[HOW TO COMPLETE THIS TASK] Pictures must not be copied, but every entry must be reproduced exactly.

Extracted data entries
______

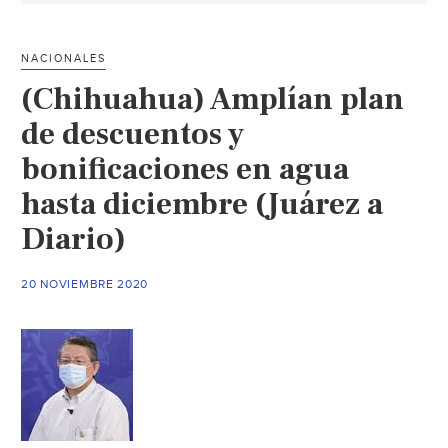
colectivo
de
NACIONALES
agua
(Chihuahua) Amplían plan
en
Guachochi
de descuentos y
(Gob.
bonificaciones en agua
de
hasta diciembre (Juárez a
Chihuahua)
Diario)
20 NOVIEMBRE 2020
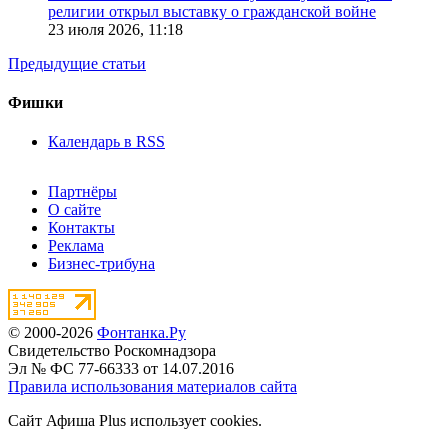
религии открыл выставку о гражданской войне
23 июля 2026,
11:18
Предыдущие статьи
Фишки
Календарь в RSS
Партнёры
О сайте
Контакты
Реклама
Бизнес-трибуна
© 2000-2026
Фонтанка.Ру
Свидетельство Роскомнадзора
Эл № ФС 77-66333 от 14.07.2016
Правила использования материалов сайта
Сайт Афиша Plus использует cookies.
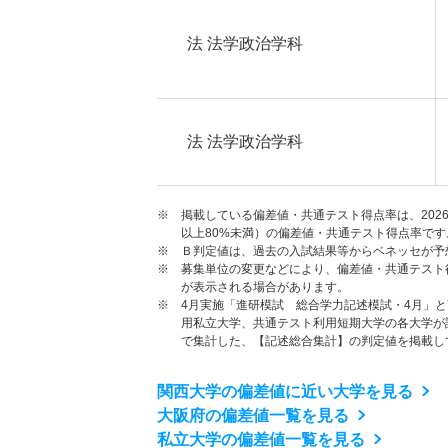
法 法学政治学科
法 法学政治学科
※ 掲載している偏差値・共通テスト得点率は、202
以上80%未満）の偏差値・共通テスト得点率です
※ Ｂ判定値は、過去の入試結果等からベネッセが予
※ 募集単位の変更などにより、偏差値・共通テスト
が表示される場合があります。
※ 4月実施「進研模試 総合学力記述模試・4月」
用私立大学、共通テスト利用短期大学の各大学が
で集計した、【記述総合集計】の判定値を掲載し
関西大学の偏差値に近い大学を見る
大阪府の偏差値一覧を見る
私立大学の偏差値一覧を見る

______

[RESPONSE BELOW]
colectivo
de
NACIONALES
agua
(Chihuahua) Amplían plan
en
Guachochi
de descuentos y
(Gob.
bonificaciones en agua
de
hasta diciembre (Juárez a
Chihuahua)
Diario)
20 NOVIEMBRE 2020
религии открыл выставку о гражданской войне
23 июля 2026,
11:18
Предыдущие статьи
Фишки
Календарь в RSS
Партнёры
О сайте
Контакты
Реклама
Бизнес-трибуна
© 2000-2026
Фонтанка.Ру
Свидетельство Роскомнадзора
Эл № ФС 77-66333 от 14.07.2016
Правила использования материалов сайта
Сайт Афиша Plus использует cookies.
法 法学政治学科
法 法学政治学科
※ 掲載している偏差値・共通テスト得点率は、202
以上80%未満）の偏差値・共通テスト得点率です
※ Ｂ判定値は、過去の入試結果等からベネッセが予
※ 募集単位の変更などにより、偏差値・共通テスト
が表示される場合があります。
※ 4月実施「進研模試 総合学力記述模試・4月」
用私立大学、共通テスト利用短期大学の各大学が
で集計した、【記述総合集計】の判定値を掲載し
関西大学の偏差値に近い大学を見る
大阪府の偏差値一覧を見る
私立大学の偏差値一覧を見る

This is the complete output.